Christian students usually suffer from lower grade point average because they do not earn points through reciting the Koran like Muslim students. When they become an adult and enter the job market, they are denied opportunities when employers find out they are believers. In politics, Christian politicians are usually only allowed to represent other Christians and not Muslims.

Pakistan's 165 million population is 97 percent Muslim and less than 3 percent Christian. There are only an estimated 6,000 Christians in the country.

To battle against the inequality, politician-turned-social worker Salik has gone on hunger strikes, burned his clothes and furniture and even lived in a cage to improve human rights for all religious minorities in Pakistan, especially for Christians like himself.

Salik is the grandson of a Catholic priest and was elected in 1977 to Pakistan's General Assembly.
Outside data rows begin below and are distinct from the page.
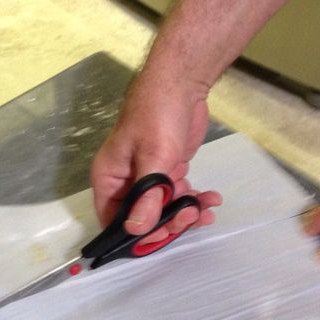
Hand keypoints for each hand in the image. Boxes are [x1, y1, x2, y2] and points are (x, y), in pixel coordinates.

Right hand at [91, 70, 221, 240]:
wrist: (182, 84)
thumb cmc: (158, 115)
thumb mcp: (154, 158)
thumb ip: (147, 197)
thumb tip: (136, 231)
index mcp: (109, 179)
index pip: (113, 221)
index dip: (136, 235)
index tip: (162, 233)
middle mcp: (124, 183)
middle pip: (141, 221)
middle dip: (168, 223)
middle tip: (190, 214)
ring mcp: (147, 179)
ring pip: (163, 212)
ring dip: (185, 214)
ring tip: (205, 206)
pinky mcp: (168, 173)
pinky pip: (177, 197)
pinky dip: (193, 201)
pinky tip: (211, 198)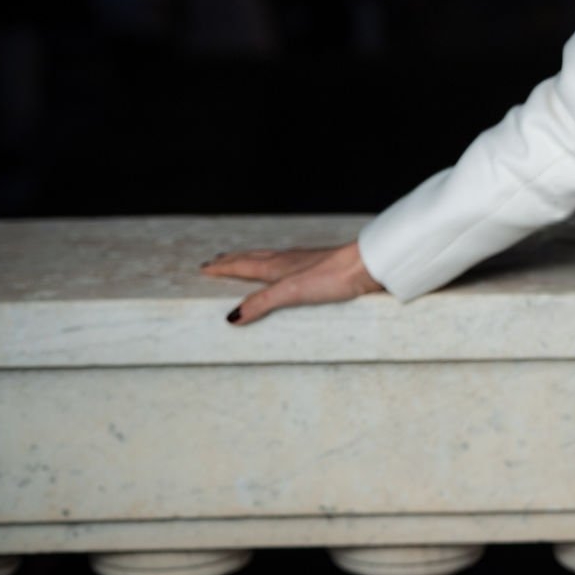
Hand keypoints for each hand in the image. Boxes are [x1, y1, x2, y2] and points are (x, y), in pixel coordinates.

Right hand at [198, 241, 384, 322]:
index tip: (205, 267)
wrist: (369, 265)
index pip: (243, 265)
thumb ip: (262, 302)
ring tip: (246, 262)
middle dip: (234, 260)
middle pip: (254, 258)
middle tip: (218, 260)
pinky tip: (288, 271)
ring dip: (254, 260)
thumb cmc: (333, 276)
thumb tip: (232, 316)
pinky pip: (289, 266)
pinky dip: (277, 267)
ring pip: (272, 259)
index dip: (223, 267)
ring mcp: (305, 263)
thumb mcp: (291, 292)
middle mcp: (289, 261)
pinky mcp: (321, 270)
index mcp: (278, 266)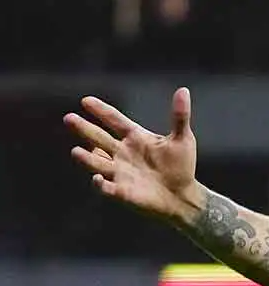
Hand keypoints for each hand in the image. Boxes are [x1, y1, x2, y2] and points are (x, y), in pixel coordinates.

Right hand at [64, 87, 203, 221]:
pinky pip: (107, 188)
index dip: (101, 111)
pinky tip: (97, 179)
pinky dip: (101, 184)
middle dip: (84, 129)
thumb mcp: (183, 139)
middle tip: (69, 118)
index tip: (86, 101)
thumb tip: (183, 90)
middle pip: (99, 138)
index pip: (114, 120)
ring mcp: (120, 172)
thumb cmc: (181, 165)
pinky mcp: (123, 191)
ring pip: (98, 162)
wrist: (183, 195)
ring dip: (87, 158)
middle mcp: (122, 152)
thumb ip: (179, 116)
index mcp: (135, 137)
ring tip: (75, 151)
He served for two decades in the General Assembly, but was only allowed to represent Christians in his district. The government has punished him for protesting by jailing him seven times.
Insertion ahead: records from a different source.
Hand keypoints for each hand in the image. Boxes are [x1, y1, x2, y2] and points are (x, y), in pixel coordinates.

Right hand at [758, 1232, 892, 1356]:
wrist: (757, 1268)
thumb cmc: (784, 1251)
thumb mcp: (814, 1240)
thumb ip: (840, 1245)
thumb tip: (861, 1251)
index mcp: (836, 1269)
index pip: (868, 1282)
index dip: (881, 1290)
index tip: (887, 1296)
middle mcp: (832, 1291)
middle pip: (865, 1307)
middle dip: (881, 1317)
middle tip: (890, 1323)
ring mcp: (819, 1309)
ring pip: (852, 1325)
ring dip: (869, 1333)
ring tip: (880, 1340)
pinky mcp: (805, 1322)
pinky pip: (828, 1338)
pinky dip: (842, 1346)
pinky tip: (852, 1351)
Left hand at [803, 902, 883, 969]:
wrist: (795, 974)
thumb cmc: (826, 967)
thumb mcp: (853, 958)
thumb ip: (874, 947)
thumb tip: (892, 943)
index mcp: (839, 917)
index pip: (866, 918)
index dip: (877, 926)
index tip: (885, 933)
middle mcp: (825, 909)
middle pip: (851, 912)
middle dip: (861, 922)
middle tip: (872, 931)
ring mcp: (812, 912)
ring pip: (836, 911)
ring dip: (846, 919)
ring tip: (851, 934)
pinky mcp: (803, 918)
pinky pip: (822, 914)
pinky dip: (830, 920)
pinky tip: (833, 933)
"I want to tell the government that Christians are not afraid of them," he said to The L.A. Times. "We're willing to fight."

The U.S. Commission on International Religious Freedom has urged the State Department to add Pakistan to its list of "countries of particular concern."

"It's one of the most serious problem spots for religious freedom in the entire world," said Felice Gaer, former chairwoman of the commission and director of the Jacob Blaustein Institute for the Advancement of Human Rights.

"Discriminatory legislation has fostered an atmosphere of religious intolerance and eroded the legislative status of people who belong to minorities."

Arguably the most hated law cited by Christians is the blasphemy law, which is often manipulated to accuse innocent Christians and sentence them to jail with the motive of business profit or revenge. Human rights activists have noted that often Christians are sent to prison or sentenced to death without evidence under the blasphemy laws.

There are dozens of Christians currently in jail because of blasphemy laws that forbid anyone from defaming Islam.

Salik noted that Pakistan's treatment of religious minorities is ironic because it was formed by the British in 1947 for Muslims who faced oppression in India.

"But they have forgotten what it is like to be the underdog," he said. "So we must remind them."

In 1996, the then-Prime Minister Benazir Bhutto had nominated Salik for a Nobel Peace Prize for his human rights efforts.

Bhutto, who was taught by a Catholic nun when she was young, had great respect for the Christian faith and sought to protect religious minorities. Her death was mourned by Christians in Pakistan, India and around the world.

On Tuesday, Bhutto's Pakistan People's Party (PPP) revealed her will to the public which named her husband, Asif Ali Zardari, as her political heir, according to Agence France-Presse. Her 19-year-old son, Bilawal, who is currently studying at Oxford University in England, has also expressed his intention to follow his mother into politics.